The proposal comes in response to escalating cross-border crime, which includes cigarette and other contraband smuggling, illegal immigration, stock theft, and robberies.
The use of electrified fencing, which was set at lethal voltage levels, along various parts of the SA border with its neighbours was a notorious practice of the apartheid regime in its low-intensity war against the liberation movement.

The CPS hopes that the KZN provincial government will understand that most of the cross-border crime into SA from Swaziland is due to the dire levels of poverty in our country.

There is also a problem of organised crime involvement in lucrative people trafficking that reaches right to the top of the Swazi autocracy – and this needs special attention by SA at national level.
But the vast majority of low threshold cross-border “criminal” activity comes in the form of illegal border crossings by young Swazis seeking better education and other opportunities, which are denied to them in autocratic Swaziland.

People, including the elderly, also cross to use health clinics in SA, often for HIV and TB treatment, as such public clinics and services are largely moribund in Swaziland – again, as a result of the refusal of the Mswati regime to invest in public health.

It is expensive for Swazis to get the necessary permits to cross the border, especially since the Mswati regime has hiked the costs of documents in its attempt to squeeze more cash from the impoverished population.

The existence of the brutal dictatorship and criminal impoverishment of the Swazi people is the direct cause of cross-border crime into SA.
While the CPS recognises that this does help the KZN government deal with the problems it faces in terms of border security, and that such things as smuggling in all its forms must be tackled, it is nevertheless important to avoid inhumane ways of enforcing border control.

The CPS feels that a more proactive and engaged effort by South Africa to put an end to Swaziland’s status as a failed state– and skunk of the world – would eventually result in inter-state relations of real benefit to our two countries, including a peaceful and secure border.

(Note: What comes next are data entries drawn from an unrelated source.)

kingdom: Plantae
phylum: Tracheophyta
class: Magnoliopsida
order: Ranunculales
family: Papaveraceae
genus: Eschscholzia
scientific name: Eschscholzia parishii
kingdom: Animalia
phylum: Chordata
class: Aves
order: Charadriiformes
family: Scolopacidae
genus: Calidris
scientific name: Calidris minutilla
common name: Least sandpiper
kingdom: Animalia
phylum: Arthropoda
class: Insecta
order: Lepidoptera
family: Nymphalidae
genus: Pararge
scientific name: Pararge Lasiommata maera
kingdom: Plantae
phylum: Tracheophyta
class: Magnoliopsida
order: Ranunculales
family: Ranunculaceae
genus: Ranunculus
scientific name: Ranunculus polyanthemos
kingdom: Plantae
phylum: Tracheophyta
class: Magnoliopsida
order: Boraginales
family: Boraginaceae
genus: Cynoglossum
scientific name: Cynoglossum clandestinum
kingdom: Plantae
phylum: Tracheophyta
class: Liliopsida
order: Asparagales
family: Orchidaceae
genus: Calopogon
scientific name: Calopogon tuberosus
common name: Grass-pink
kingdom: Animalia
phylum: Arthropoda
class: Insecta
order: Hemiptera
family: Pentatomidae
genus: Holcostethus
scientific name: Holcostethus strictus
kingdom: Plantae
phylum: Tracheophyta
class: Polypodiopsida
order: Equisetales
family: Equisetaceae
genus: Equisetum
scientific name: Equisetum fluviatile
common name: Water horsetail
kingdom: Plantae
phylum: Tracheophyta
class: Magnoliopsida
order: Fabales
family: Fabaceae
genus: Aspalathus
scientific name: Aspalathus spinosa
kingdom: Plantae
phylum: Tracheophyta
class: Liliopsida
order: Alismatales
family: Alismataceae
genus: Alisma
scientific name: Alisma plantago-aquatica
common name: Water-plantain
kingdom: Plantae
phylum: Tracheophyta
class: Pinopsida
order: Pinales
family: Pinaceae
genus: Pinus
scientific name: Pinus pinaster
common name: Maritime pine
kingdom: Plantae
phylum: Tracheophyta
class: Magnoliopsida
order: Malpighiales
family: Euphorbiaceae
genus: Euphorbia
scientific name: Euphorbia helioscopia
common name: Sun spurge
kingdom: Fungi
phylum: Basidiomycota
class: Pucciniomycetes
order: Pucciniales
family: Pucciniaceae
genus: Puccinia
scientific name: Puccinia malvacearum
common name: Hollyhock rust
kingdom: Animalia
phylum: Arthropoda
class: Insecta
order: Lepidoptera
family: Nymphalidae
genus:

As long as the desperate Mswati regime is allowed to endure in Swaziland, and freedom and democracy remain outlawed, the country is increasingly likely to become a volatile hot spot and point of mass exodus into South Africa.

The border problem reflects the humanitarian crisis in our country. This will undoubtedly escalate.

The immediate answer is not to corral Swaziland with electric wire and hope that the problem will go away. Rather, it is crucial to increase assistive border services, pursue enlightened asylum and reception policies for refugees and migrants, and recognise and respond to – with coordinated international support – the growing dependence of Swazis on SA health, education and other services.

The Mswati regime is not merely a threat and source of trouble to people in Swaziland, but to South Africa as a whole.
The border problem is a direct manifestation of this.